Exercise directions
In the entries below, find the line with "<!-- street labels -->" and the line with "227,302 L 238,303". Reproduce those two lines and every line between them exactly, and nothing more.

Data for analysis
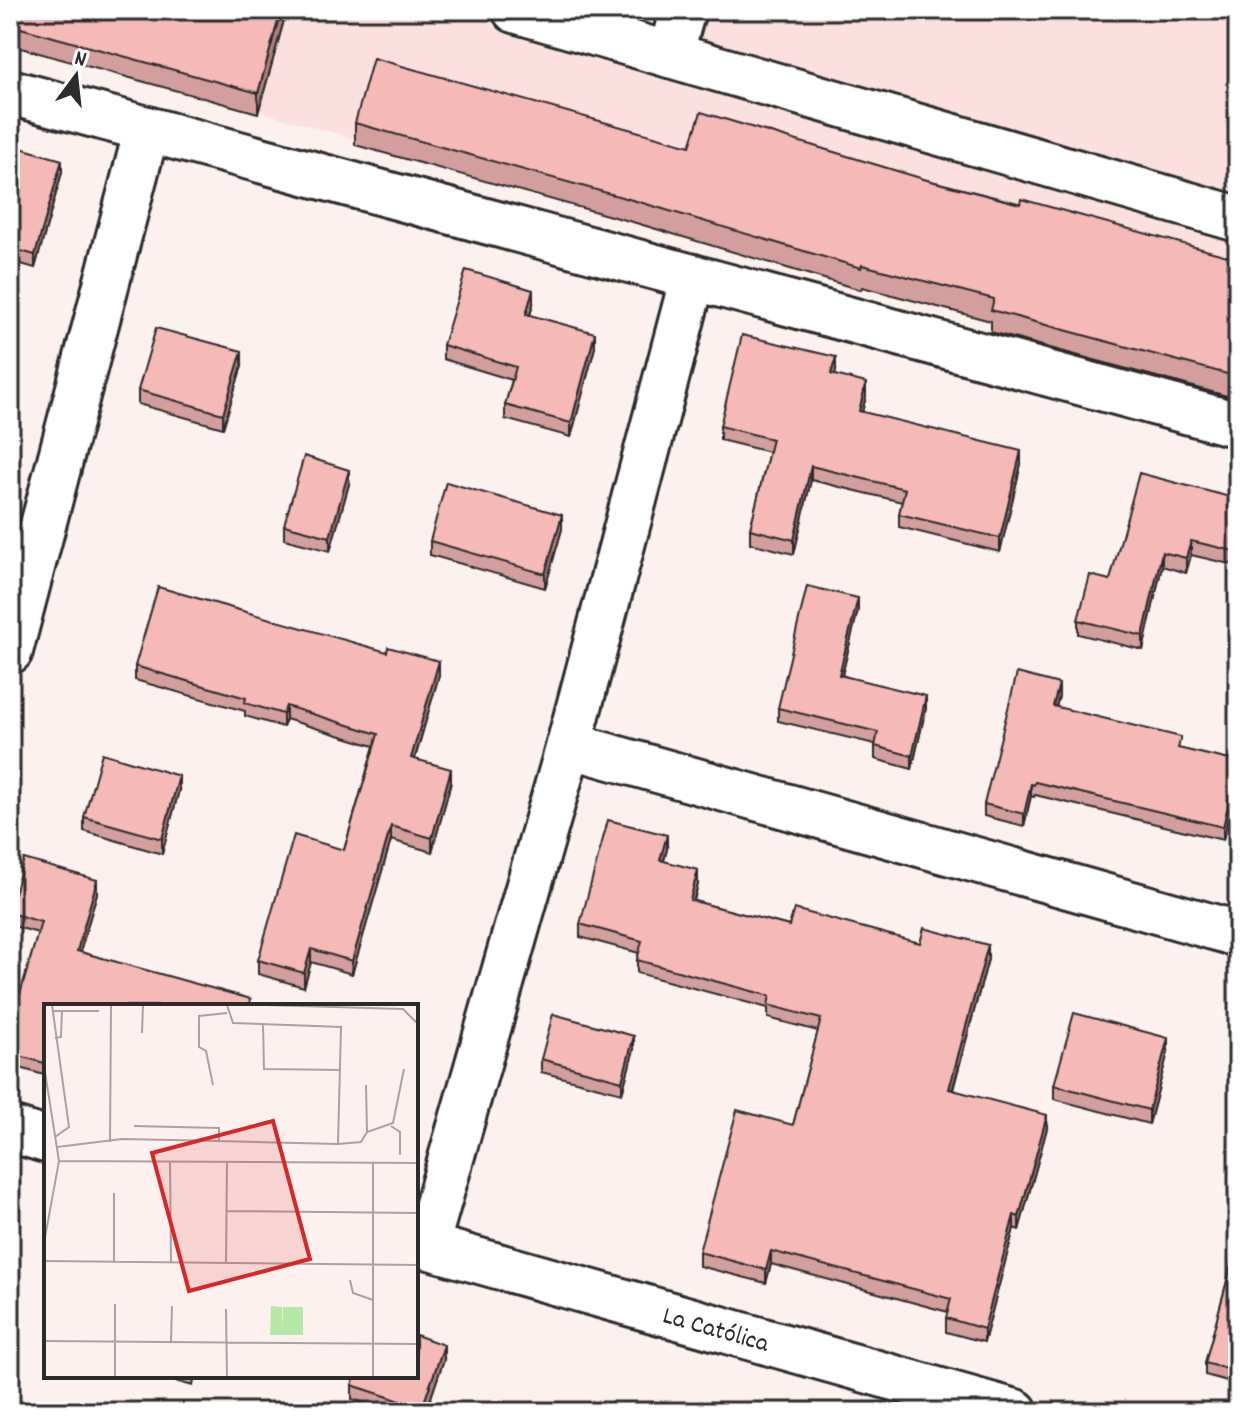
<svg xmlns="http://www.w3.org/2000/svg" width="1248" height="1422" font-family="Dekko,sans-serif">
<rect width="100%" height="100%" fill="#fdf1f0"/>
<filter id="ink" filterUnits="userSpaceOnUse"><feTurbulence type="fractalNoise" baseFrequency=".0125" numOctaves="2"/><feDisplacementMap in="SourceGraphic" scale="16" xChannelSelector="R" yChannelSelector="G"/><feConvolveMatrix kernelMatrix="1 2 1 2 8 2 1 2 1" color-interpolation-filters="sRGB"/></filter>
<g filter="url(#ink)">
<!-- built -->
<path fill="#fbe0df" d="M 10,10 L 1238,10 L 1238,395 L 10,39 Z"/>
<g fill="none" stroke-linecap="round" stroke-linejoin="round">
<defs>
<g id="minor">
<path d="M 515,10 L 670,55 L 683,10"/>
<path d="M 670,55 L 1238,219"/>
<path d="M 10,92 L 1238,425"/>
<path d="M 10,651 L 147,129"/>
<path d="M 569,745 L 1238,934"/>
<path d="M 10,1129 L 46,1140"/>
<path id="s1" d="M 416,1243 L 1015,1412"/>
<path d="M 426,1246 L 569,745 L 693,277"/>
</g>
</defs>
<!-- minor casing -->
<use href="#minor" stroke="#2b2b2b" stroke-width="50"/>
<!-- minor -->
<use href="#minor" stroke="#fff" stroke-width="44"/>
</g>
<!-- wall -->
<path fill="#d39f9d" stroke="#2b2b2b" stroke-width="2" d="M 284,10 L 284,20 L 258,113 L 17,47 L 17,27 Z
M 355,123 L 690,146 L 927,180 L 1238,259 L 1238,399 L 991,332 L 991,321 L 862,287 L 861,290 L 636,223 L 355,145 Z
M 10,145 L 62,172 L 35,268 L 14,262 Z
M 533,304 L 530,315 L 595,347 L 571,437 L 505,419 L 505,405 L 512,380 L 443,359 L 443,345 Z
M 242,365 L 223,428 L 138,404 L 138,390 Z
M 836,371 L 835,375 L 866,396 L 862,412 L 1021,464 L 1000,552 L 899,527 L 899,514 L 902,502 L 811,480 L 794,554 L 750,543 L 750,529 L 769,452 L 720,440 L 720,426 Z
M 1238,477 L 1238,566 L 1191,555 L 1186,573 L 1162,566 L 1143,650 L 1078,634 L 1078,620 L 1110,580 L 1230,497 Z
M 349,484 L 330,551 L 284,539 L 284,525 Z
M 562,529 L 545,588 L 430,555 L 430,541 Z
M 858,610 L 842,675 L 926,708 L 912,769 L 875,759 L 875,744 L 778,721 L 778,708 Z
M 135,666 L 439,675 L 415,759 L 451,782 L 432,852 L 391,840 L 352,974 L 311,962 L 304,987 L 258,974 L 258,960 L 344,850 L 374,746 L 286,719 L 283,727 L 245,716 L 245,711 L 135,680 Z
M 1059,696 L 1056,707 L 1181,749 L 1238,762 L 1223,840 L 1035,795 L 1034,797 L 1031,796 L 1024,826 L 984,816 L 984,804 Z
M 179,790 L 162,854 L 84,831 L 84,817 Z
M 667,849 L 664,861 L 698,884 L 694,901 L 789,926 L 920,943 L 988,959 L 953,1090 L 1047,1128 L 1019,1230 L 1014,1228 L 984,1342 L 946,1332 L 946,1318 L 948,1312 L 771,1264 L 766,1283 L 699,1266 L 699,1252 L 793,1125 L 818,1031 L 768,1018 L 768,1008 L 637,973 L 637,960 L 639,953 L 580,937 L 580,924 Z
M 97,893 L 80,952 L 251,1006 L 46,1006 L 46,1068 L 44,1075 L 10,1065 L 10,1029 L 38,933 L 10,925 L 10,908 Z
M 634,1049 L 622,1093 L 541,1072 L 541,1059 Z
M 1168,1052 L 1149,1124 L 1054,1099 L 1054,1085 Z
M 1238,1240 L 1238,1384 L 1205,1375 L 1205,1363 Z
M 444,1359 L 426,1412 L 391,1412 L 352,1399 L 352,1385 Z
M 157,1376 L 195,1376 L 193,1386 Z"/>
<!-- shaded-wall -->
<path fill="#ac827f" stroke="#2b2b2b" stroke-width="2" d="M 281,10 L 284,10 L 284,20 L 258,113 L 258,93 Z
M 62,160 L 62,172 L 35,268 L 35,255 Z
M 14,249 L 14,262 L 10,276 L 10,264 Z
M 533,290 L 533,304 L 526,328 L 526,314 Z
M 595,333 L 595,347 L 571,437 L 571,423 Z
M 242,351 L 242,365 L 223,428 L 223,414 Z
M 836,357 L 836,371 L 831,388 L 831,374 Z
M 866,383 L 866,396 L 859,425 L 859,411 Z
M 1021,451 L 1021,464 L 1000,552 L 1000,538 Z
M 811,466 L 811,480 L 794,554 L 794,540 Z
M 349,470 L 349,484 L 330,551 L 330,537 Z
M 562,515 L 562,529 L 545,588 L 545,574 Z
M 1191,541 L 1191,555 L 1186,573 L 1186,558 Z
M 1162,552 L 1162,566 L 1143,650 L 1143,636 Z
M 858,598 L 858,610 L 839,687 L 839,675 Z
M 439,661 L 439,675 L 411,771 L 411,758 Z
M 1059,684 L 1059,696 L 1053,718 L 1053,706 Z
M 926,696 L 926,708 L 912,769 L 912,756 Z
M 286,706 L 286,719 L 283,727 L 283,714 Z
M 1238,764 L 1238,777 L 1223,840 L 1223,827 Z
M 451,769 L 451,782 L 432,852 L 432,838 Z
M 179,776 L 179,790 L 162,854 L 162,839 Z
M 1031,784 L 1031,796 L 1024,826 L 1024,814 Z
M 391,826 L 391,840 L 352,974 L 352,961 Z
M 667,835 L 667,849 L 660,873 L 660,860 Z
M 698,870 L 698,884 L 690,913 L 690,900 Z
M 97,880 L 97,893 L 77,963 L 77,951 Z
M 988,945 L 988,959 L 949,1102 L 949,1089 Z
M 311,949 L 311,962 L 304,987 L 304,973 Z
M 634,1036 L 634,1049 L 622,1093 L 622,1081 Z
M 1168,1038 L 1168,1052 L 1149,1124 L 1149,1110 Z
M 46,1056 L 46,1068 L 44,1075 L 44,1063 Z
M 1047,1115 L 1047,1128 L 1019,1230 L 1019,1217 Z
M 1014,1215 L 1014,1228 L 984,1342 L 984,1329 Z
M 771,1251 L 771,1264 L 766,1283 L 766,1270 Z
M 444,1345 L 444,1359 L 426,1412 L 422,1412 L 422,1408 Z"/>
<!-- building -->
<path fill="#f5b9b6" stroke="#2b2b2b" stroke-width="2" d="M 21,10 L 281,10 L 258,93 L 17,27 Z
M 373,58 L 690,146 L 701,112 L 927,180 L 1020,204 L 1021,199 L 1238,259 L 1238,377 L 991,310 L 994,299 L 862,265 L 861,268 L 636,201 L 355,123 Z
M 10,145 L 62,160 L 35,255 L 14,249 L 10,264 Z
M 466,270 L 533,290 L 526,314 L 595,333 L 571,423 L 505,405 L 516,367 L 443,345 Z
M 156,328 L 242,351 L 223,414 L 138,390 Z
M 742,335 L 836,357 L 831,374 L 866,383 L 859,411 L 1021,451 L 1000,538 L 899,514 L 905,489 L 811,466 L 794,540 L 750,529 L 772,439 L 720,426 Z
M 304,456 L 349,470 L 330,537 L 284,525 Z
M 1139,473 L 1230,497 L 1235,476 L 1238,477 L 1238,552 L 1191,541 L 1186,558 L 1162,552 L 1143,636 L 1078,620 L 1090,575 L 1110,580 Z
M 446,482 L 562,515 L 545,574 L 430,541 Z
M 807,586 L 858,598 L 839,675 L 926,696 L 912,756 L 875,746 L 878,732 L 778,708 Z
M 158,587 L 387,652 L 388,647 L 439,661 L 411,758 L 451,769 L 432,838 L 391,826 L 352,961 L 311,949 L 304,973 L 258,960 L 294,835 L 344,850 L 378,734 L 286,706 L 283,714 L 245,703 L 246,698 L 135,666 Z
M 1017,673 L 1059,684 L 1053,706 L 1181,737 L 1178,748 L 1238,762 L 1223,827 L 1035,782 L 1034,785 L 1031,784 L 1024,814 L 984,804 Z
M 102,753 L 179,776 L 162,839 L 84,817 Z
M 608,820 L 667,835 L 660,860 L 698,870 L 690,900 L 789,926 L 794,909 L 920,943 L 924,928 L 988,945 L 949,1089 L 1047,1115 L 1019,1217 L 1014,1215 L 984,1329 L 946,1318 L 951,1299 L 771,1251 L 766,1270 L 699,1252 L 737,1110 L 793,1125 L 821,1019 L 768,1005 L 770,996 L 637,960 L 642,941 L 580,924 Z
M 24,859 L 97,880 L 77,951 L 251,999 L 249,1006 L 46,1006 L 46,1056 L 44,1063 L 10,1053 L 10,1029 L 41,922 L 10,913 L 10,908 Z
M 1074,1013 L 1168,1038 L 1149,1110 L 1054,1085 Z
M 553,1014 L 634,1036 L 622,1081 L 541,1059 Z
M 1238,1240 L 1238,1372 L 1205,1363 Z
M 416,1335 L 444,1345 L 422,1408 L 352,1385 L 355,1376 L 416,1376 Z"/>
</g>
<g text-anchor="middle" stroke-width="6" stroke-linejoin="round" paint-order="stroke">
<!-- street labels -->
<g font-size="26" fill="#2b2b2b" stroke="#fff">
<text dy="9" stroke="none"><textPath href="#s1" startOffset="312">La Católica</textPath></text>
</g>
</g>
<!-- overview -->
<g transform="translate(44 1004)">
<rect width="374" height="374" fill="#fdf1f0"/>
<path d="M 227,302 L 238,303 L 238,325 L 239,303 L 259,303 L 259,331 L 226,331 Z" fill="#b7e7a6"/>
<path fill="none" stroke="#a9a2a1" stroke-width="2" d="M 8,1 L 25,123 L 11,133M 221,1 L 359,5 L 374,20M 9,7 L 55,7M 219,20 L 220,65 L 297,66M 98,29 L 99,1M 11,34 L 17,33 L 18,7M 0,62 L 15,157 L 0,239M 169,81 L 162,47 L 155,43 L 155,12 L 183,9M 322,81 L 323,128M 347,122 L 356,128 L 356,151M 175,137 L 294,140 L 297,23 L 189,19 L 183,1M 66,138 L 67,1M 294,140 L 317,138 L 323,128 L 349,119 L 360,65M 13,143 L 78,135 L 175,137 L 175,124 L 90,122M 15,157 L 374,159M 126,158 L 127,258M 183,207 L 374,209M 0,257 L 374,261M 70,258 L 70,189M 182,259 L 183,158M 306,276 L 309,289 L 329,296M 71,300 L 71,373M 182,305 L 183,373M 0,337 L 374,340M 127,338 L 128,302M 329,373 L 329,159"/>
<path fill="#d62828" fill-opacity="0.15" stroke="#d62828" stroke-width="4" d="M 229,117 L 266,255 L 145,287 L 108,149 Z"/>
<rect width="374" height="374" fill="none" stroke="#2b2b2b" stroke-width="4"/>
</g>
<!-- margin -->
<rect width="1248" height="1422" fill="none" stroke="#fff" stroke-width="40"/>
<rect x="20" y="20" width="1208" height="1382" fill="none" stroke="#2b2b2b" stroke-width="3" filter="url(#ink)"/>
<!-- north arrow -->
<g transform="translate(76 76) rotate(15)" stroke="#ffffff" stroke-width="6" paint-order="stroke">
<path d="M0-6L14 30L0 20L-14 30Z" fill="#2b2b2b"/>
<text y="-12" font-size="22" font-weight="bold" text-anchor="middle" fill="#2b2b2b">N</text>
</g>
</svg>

Response area
<!-- street labels -->
<g font-size="26" fill="#2b2b2b" stroke="#fff">
<text dy="9" stroke="none"><textPath href="#s1" startOffset="312">La Católica</textPath></text>
</g>
</g>
<!-- overview -->
<g transform="translate(44 1004)">
<rect width="374" height="374" fill="#fdf1f0"/>
<path d="M 227,302 L 238,303 L 238,325 L 239,303 L 259,303 L 259,331 L 226,331 Z" fill="#b7e7a6"/>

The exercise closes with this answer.